[Opening Raw data section]

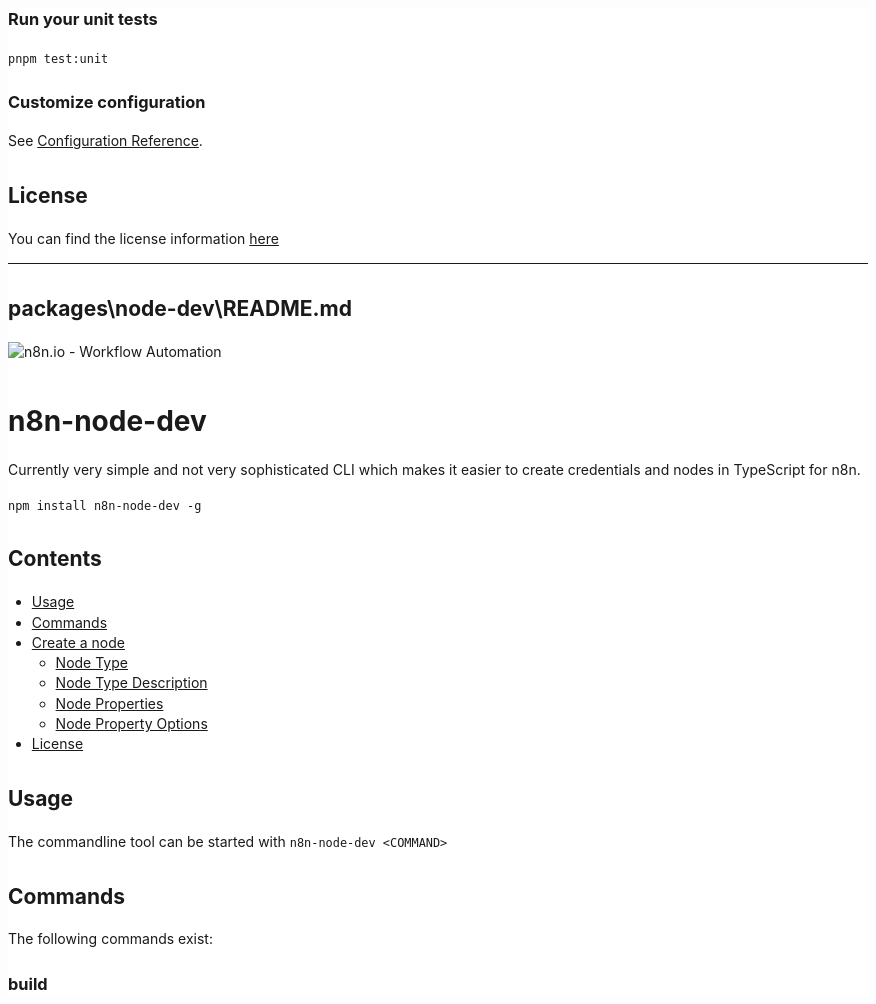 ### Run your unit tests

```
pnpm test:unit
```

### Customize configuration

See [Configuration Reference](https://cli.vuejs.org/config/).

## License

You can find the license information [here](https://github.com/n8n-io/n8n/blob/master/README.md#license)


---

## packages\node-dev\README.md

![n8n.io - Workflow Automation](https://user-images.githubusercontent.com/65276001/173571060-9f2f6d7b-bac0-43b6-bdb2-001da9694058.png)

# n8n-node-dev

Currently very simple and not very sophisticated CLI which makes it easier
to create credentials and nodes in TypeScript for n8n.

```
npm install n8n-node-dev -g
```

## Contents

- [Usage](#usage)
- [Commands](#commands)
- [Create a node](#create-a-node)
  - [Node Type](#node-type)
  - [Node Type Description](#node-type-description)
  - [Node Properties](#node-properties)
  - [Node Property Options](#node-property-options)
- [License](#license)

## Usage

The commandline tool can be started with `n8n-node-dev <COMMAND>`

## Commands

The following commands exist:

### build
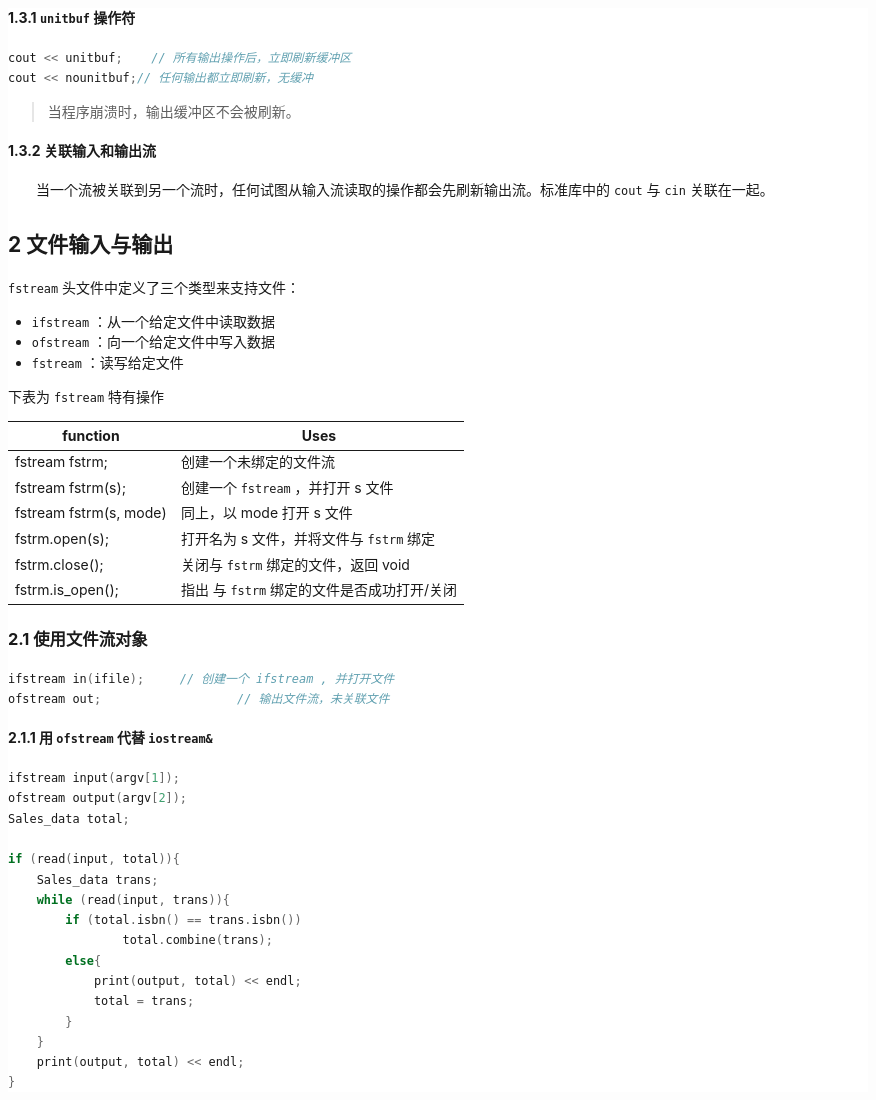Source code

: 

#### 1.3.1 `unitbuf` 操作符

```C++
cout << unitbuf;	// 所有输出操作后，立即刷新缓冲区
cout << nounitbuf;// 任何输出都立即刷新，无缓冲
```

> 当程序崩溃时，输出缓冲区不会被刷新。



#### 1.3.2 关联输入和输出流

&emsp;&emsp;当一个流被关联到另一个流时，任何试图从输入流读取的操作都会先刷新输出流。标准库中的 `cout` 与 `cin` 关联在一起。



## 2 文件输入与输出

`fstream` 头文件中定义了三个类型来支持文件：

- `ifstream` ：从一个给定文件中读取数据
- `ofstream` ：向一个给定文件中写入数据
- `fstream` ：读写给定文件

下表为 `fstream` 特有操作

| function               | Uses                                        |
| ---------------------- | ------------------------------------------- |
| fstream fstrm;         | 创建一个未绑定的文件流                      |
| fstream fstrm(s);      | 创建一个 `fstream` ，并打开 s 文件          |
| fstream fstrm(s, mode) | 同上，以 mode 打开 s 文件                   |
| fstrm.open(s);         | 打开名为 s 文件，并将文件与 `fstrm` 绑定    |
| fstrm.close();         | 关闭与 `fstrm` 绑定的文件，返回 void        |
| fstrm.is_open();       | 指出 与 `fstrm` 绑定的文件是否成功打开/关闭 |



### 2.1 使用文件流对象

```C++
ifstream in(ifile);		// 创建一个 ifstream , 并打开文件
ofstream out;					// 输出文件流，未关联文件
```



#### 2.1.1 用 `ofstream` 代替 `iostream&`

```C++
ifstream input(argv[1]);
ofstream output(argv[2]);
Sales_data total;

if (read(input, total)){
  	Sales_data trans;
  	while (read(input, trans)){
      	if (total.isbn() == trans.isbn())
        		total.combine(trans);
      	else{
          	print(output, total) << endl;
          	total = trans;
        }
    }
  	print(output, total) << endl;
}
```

[Closing Raw data section]
[Opening Raw data section]

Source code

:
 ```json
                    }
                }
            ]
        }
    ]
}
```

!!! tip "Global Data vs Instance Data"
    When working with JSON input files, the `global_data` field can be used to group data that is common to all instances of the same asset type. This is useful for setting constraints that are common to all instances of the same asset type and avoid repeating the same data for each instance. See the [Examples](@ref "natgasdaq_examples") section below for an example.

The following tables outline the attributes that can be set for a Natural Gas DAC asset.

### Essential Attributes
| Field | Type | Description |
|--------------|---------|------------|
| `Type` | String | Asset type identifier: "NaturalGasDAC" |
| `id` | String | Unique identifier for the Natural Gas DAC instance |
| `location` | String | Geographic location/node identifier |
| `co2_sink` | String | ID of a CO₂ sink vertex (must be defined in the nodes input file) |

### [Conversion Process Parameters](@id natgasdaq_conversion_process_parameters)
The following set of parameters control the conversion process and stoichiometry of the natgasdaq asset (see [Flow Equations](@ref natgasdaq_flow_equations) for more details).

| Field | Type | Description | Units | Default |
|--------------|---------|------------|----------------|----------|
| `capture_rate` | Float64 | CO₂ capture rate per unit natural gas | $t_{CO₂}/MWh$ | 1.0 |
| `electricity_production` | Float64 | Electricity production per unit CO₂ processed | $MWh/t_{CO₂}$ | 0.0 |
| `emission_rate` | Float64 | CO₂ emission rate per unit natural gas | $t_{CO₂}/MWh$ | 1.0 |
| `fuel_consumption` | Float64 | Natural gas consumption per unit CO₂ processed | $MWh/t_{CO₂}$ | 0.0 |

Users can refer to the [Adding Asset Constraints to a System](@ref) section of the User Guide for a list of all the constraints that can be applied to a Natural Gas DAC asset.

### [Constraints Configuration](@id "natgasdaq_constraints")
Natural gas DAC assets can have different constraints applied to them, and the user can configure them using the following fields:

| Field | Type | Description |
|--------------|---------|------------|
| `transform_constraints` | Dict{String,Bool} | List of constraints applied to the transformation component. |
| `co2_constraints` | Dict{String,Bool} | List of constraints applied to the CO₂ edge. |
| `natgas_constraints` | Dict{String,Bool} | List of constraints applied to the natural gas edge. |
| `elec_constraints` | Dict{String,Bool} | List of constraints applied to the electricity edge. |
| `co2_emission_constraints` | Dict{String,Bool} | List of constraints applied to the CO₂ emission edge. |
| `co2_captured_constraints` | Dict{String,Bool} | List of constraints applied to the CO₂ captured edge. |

[Closing Raw data section]
[Opening Raw data section]

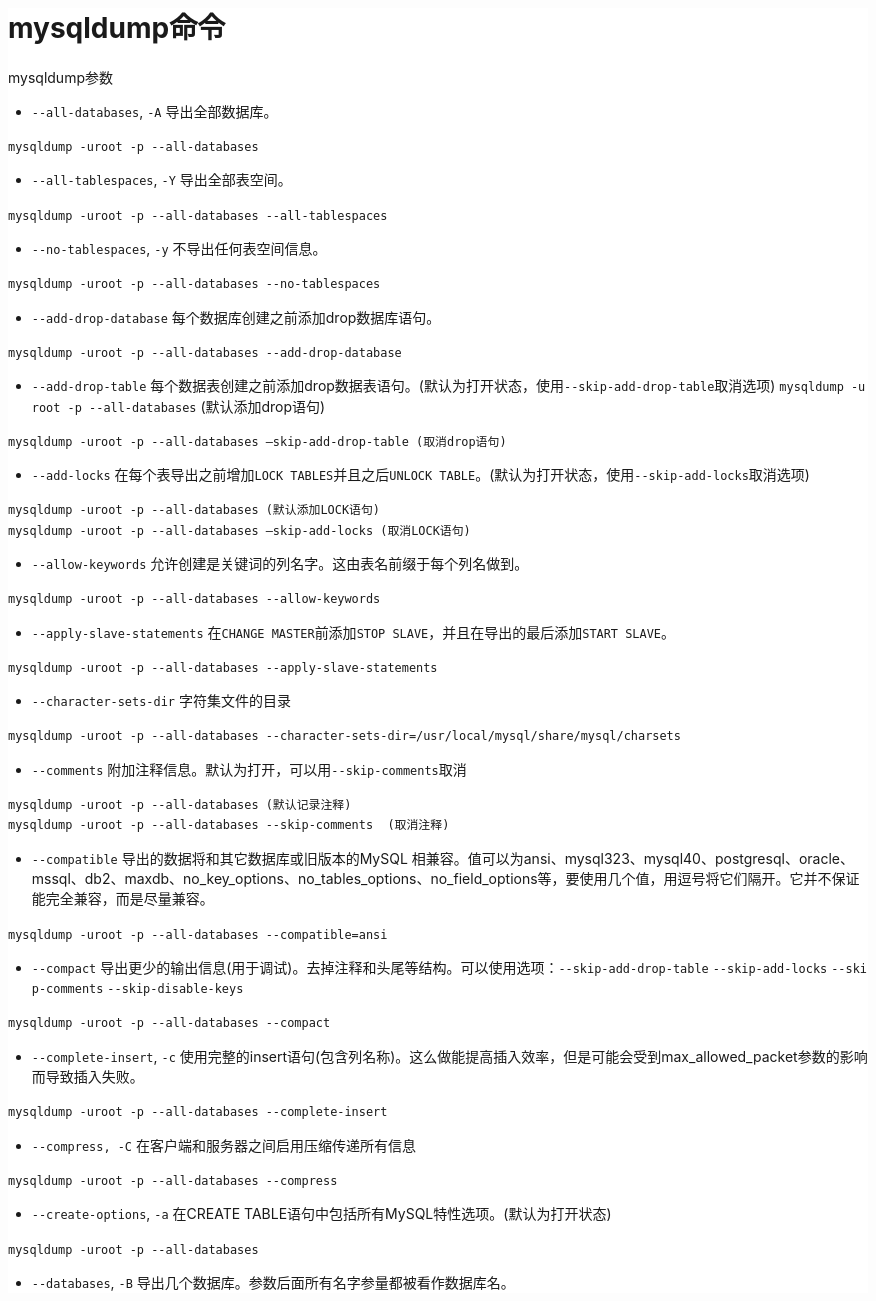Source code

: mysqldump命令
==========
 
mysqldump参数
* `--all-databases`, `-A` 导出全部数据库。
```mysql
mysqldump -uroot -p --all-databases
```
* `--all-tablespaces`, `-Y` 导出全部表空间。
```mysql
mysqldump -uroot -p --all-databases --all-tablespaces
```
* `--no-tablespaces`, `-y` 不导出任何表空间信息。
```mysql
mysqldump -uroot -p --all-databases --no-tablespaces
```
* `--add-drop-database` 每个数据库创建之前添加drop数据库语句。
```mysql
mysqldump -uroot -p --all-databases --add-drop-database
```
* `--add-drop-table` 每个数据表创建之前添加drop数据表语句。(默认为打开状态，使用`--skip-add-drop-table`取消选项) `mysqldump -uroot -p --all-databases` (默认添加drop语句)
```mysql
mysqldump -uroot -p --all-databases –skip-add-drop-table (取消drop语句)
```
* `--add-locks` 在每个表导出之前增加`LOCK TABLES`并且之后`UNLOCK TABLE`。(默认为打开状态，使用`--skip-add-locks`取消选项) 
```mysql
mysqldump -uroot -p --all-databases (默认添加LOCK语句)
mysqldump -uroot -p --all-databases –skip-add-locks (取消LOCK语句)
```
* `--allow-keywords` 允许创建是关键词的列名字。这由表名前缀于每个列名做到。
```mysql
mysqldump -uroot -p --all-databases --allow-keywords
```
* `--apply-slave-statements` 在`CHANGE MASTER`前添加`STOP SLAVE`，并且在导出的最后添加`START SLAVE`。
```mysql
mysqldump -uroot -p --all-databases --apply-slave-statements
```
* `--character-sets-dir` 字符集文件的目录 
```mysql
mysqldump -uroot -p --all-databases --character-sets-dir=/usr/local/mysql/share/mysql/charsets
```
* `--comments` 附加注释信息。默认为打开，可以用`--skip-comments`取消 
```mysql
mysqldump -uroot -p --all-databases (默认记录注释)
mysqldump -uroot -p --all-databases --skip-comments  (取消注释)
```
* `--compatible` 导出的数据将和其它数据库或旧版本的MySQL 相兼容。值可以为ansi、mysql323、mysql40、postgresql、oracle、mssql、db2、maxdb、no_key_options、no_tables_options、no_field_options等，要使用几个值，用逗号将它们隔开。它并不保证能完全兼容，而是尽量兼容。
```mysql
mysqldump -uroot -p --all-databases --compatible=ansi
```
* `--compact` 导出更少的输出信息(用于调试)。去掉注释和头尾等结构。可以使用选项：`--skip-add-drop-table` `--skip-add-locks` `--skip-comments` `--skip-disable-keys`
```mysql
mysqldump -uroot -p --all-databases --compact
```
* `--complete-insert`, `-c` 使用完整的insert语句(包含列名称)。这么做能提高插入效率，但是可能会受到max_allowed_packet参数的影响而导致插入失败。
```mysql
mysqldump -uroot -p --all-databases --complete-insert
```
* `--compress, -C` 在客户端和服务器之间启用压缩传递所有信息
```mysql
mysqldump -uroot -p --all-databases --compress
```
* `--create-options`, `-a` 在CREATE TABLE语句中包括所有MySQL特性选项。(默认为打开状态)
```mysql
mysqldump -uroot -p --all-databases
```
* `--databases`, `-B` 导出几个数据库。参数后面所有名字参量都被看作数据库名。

[Closing Raw data section]

Activity - Exactly how many lines of the data above hold the word "ofstream"? The number is the whole answer.

Expected answer - 4